● Supplied passage:
━━━━━━━━━━━━━━━━
Clearly unsettled by this prolonged period of sensible development, Mojang have also provided us with the shaders to aesthetically ruin the game and infuse nausea into its very fabric.

Those video settings, first of all: you can now set your Render Distance to a specific number of ‘chunks’, between 2 and 16, and fiddle with Minmaps: pre-optimised images that make up textures and can improve overall rendering speed.

Also to be fiddled with is anisotropic filtering, which can make textures looks crisper at oblique angles but is fairly memory intensive, and a Max Framerate bar. The latter stretches between a frankly horrible 10 at the bottom and a 250 only appreciable by cats and witchesat the upper end.

That’s where the sense and iterative improvement ends, I’m afraid: from hereon in it’s stark silliness via the Super Secret Settings button. Found on the options menu, it’ll let you cycle through a number of vision modes at a click. One makes the world appear more vivid: it’ll see your sky blues get bluer. Another increases anti-aliasing to the point that there are no points left.

Some are rather clumsy, to be honest. I’m not sure how long you’ll want to play the game with all its colours inverted, for instance, or in a Gameboy-green hue. Or in ever-changing acid palette. Or upside-down, as in ‘Flip’ mode. Still, I imagine these modes will provide minutes of distraction for the younger end of Minecraft’s humongous playerbase.
━━━━━━━━━━━━━━━━
● Your assignment:
From the passage on Minecraft's new video settings, list every vision mode it describes as reachable through the Super Secret Settings button. The material after this passage isn't needed for the task.
━━━━━━━━━━━━━━━━
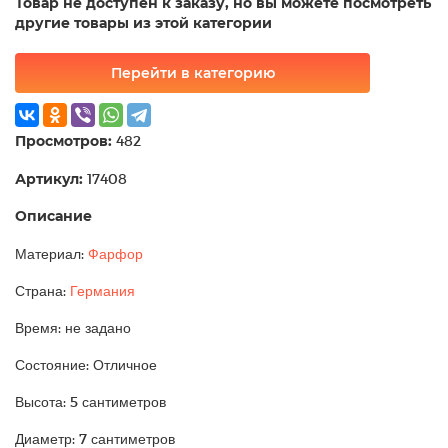
Товар не доступен к заказу, но вы можете посмотреть
другие товары из этой категории
Перейти в категорию
Просмотров:
482
Артикул:
17408
Описание
Материал:
Фарфор
Страна:
Германия
Время: не задано
Состояние: Отличное
Высота: 5 сантиметров
Диаметр: 7 сантиметров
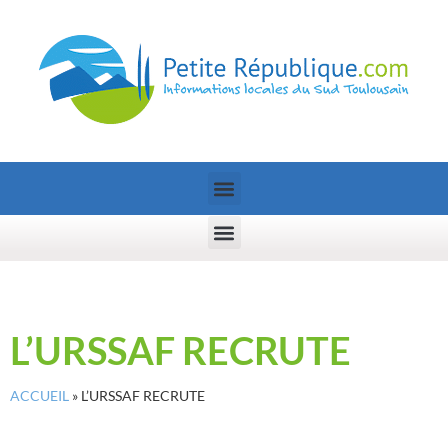
L’URSSAF RECRUTE
ACCUEIL
»
L’URSSAF RECRUTE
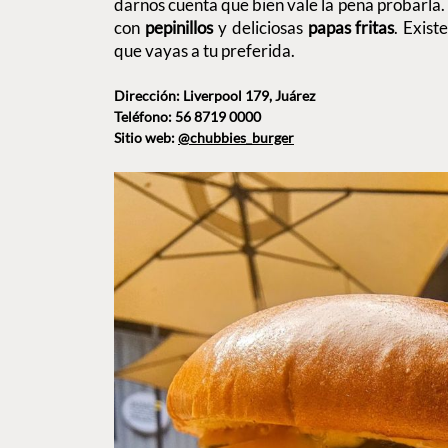
darnos cuenta que bien vale la pena probarl
con
pepinillos
y deliciosas
papas fritas
. Exist
que vayas a tu preferida.
Dirección: Liverpool 179, Juárez
Teléfono: 56 8719 0000
Sitio web:
@chubbies_burger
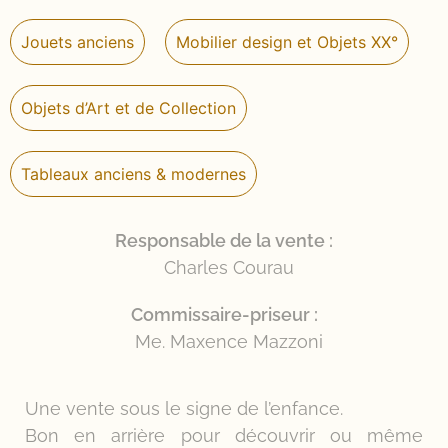
Jouets anciens
Mobilier design et Objets XX°
Objets d’Art et de Collection
Tableaux anciens & modernes
Responsable de la vente :
Charles Courau
Commissaire-priseur :
Me. Maxence Mazzoni
Une vente sous le signe de l’enfance.
Bon en arrière pour découvrir ou même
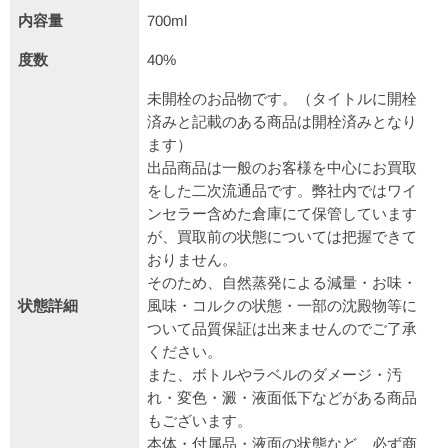
内容量
700ml
度数
40%
未開栓のお品物です。（タイトルに開栓
済みと記載のある商品は開栓済みとなり
ます）
出品商品は一般のお客様を中心にお買取
をした二次流通品です。弊社内ではワイ
ンセラー含めた倉庫にて保管しています
が、買取前の状態については把握できて
おりません。
そのため、自然蒸発による減量・お味・
状態詳細
風味・コルクの状態・一部の沈殿物等に
ついて品質保証は出来ませんのでご了承
ください。
また、ボトルやラベルのダメージ・汚
れ・変色・澱・液面低下などがある商品
もございます。
本体・付属品・液面の状態など、必ず商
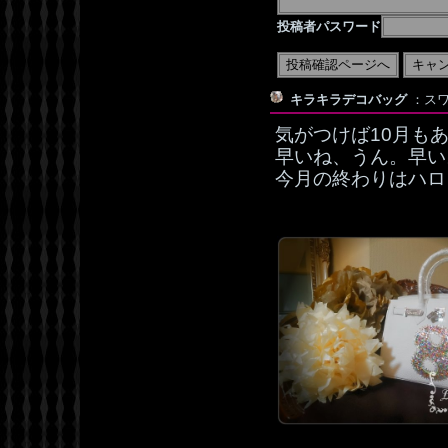
投稿者パスワード
キラキラデコバッグ
：スワ
気がつけば10月も
早いね、うん。早い
今月の終わりはハロ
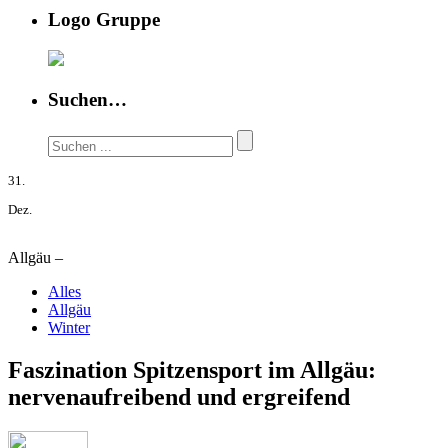
Logo Gruppe
Suchen…
31.
Dez.
Allgäu –
Alles
Allgäu
Winter
Faszination Spitzensport im Allgäu:
nervenaufreibend und ergreifend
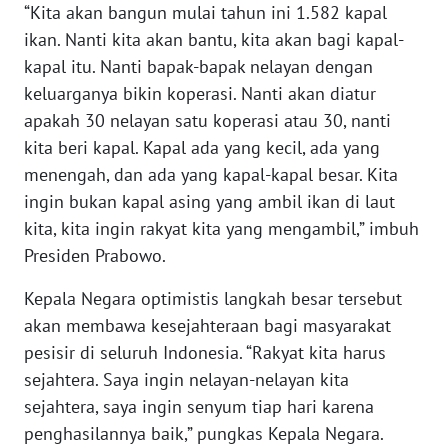
“Kita akan bangun mulai tahun ini 1.582 kapal
WN
ikan. Nanti kita akan bantu, kita akan bagi kapal-
SERAMBI
kapal itu. Nanti bapak-bapak nelayan dengan
keluarganya bikin koperasi. Nanti akan diatur
WN
apakah 30 nelayan satu koperasi atau 30, nanti
JAMBI
kita beri kapal. Kapal ada yang kecil, ada yang
menengah, dan ada yang kapal-kapal besar. Kita
WN
ingin bukan kapal asing yang ambil ikan di laut
SULTRA
kita, kita ingin rakyat kita yang mengambil,” imbuh
Presiden Prabowo.
WN
NTB
Kepala Negara optimistis langkah besar tersebut
akan membawa kesejahteraan bagi masyarakat
WN
SULTENG
pesisir di seluruh Indonesia. “Rakyat kita harus
sejahtera. Saya ingin nelayan-nelayan kita
WN
sejahtera, saya ingin senyum tiap hari karena
SULBAR
penghasilannya baik,” pungkas Kepala Negara.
━━━━━━━━━━━━━━━━
● Your response:
- A mode that makes the world appear more vivid, with sky blues getting bluer
- A mode that increases anti-aliasing to the point that there are no points left
- A mode with all colours inverted
- A Gameboy-green hue
- An ever-changing acid palette
- An upside-down mode called 'Flip'